Summary
Discovering associated injury patterns using machine learning
Abstract
Background
Overlooked injuries are common in the treatment of the acute trauma patient during primary and secondary assessment. Comprehensive identification of injury patterns may lead to earlier diagnosis and better treatment. Machine learning methods hold the promise to discover patterns on its own, referred to representation learning. We therefore asked: Can we use representation learning to identify correlated injury patterns in the acute trauma patient?
Methods
We included 3,208,681 patients from the Trauma Quality Improvement Program from 2016 through 2019. Of the included patients, the majority was male (61%), with a median age of 55 years (interquartile range 33-72).
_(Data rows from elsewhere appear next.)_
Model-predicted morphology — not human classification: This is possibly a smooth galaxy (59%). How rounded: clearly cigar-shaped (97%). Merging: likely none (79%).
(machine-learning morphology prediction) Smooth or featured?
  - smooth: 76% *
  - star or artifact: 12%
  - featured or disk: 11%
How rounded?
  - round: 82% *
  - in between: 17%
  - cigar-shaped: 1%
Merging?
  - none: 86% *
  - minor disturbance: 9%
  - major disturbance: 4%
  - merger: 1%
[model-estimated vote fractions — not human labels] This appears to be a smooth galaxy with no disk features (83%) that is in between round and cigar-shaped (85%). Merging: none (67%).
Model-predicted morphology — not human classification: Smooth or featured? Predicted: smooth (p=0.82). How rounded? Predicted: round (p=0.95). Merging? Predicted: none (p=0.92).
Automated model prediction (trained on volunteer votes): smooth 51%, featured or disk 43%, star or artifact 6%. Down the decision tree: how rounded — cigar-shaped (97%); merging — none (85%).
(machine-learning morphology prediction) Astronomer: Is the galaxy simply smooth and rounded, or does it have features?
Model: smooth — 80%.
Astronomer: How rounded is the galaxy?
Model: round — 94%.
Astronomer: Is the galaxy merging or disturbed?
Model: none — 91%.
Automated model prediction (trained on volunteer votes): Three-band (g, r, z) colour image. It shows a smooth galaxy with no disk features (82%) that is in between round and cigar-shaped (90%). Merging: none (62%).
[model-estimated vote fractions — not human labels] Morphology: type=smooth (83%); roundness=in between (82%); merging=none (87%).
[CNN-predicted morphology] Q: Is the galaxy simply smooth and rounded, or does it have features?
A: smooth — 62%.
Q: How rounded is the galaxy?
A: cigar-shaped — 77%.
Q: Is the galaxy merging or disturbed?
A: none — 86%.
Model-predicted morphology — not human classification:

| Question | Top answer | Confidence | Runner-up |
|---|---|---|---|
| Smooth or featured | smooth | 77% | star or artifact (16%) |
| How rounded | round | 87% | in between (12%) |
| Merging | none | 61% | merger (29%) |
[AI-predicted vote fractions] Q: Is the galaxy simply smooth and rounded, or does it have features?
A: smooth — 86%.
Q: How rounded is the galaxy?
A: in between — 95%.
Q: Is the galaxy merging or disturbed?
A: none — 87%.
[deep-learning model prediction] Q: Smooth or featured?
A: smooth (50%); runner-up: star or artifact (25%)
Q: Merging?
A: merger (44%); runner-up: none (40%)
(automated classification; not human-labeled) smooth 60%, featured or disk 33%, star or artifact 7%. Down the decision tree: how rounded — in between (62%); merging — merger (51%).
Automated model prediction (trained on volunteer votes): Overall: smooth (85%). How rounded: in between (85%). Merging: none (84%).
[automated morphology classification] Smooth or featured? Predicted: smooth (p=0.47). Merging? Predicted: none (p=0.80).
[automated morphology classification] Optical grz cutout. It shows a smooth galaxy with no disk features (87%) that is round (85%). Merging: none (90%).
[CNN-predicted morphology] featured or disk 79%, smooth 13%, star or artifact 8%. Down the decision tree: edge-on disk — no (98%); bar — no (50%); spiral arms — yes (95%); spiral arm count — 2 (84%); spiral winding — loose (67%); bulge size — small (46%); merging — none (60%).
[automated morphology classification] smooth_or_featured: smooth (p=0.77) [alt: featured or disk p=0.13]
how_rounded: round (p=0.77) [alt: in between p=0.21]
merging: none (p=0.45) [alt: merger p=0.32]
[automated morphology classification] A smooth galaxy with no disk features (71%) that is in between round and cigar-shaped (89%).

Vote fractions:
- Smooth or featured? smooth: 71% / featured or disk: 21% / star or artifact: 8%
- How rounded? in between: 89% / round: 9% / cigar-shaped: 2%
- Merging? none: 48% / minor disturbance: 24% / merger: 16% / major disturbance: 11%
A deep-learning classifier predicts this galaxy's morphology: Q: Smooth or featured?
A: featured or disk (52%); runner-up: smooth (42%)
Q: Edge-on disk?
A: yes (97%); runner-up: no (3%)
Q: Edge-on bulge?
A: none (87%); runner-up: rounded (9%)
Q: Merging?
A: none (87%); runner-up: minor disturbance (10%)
We carried out various representation learning methods (variational auto-encoders, VAE) to identify associated injury patterns per mechanism of injury and in patients with a mild, moderate and severe traumatic brain injury (as assessed with the Glasgow Coma Scale). The injury patterns found were evaluated using a novel developed body-spatial metric and the commonness of occurrence.
Results
Our implementation of a disentangled VAE reliably retrieved common non-obvious clusters, as evaluated with the body-spatial metric and clinical expert evaluation. In addition, the high-dimensional data was visualized in t-distributed stochastic neighbor embedding (t-SNE) plots.
Conclusions
The injury clusters found by applying representation learning methods can be used for educational purposes to inform trauma(-related) providers at tertiary assessment, academic and clinical purposes, and may improve future efforts leading to a recommender system for co-occurring injuries for decision support in the clinical workflow.